* _Passage to read_:
##########

How can computations done in ST be made to run in parallel?
I have a vector which needs to be filled in by random access, hence the use of ST, and the computation runs correctly single-threaded, but have been unable to figure out how to use more than one core.
Random access is needed because of the meaning of the indices into the vector. There are n things and every possible way of choosing among n things has an entry in the vector, as in the choice function. Each of these choices corresponds to a binary number (conceptually, a packed [Bool]) and these Int values are the indices. If there are n things, then the size of the vector is 2^n. The natural way the algorithm runs is for every entry corresponding to "n choose 1" to be filled in, then every entry for "n choose 2," etc. The entries corresponding to "n choose k" depends on the entries corresponding to "n choose (k-1)." The integers for the different choices do not occur in numerical order, and that's why random access is needed.
Here's a pointless (but slow) computation that follows the same pattern. The example function shows how I tried to break the computation up so that the bulk of the work is done in a pure world (no ST monad). In the code below, bogus is where most of the work is done, with the intent of calling that in parallel, but only one core is ever used.

##########

* _Provided material_:
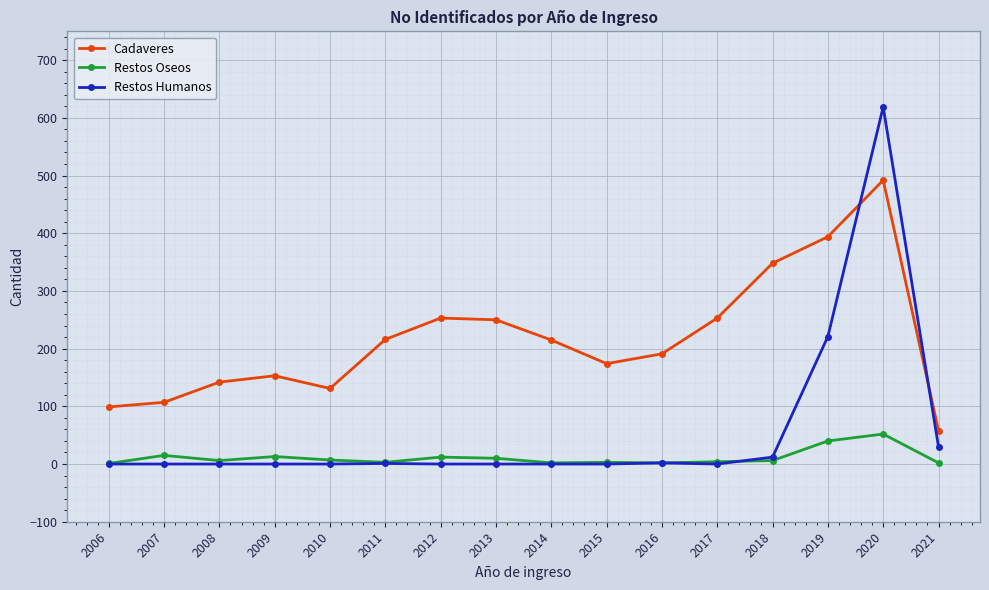

What are all the series names shown in the legend?

Cadaveres, Restos Oseos, Restos Humanos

##########

* _Exercise set_:
(1) Translate this sentence from the post on parallelizing ST computations into Spanish: "If there are n things, then the size of the vector is 2^n."
(2) Decide whether each statement agrees with the post on parallelizing ST computations. For each, answer yes or no and quote the words from the post that settle it.
(a) The computation runs correctly when single-threaded.
(b) The integers for the different choices occur in numerical order.
(c) Most of the work is done in bogus.
(3) Quote the post on parallelizing ST computations, starting with "Random access is needed because" and going on through "access is needed.".
The material comes from a source separate from the post on parallelizing ST computations.

* _Activity answers_:
(1) Si hay n cosas, entonces el tamaño del vector es 2^n.

(2)
(a) Yes: "the computation runs correctly single-threaded"
(b) No: "The integers for the different choices do not occur in numerical order"
(c) Yes: "bogus is where most of the work is done"

(3)
Random access is needed because of the meaning of the indices into the vector. There are n things and every possible way of choosing among n things has an entry in the vector, as in the choice function. Each of these choices corresponds to a binary number (conceptually, a packed [Bool]) and these Int values are the indices. If there are n things, then the size of the vector is 2^n. The natural way the algorithm runs is for every entry corresponding to "n choose 1" to be filled in, then every entry for "n choose 2," etc. The entries corresponding to "n choose k" depends on the entries corresponding to "n choose (k-1)." The integers for the different choices do not occur in numerical order, and that's why random access is needed.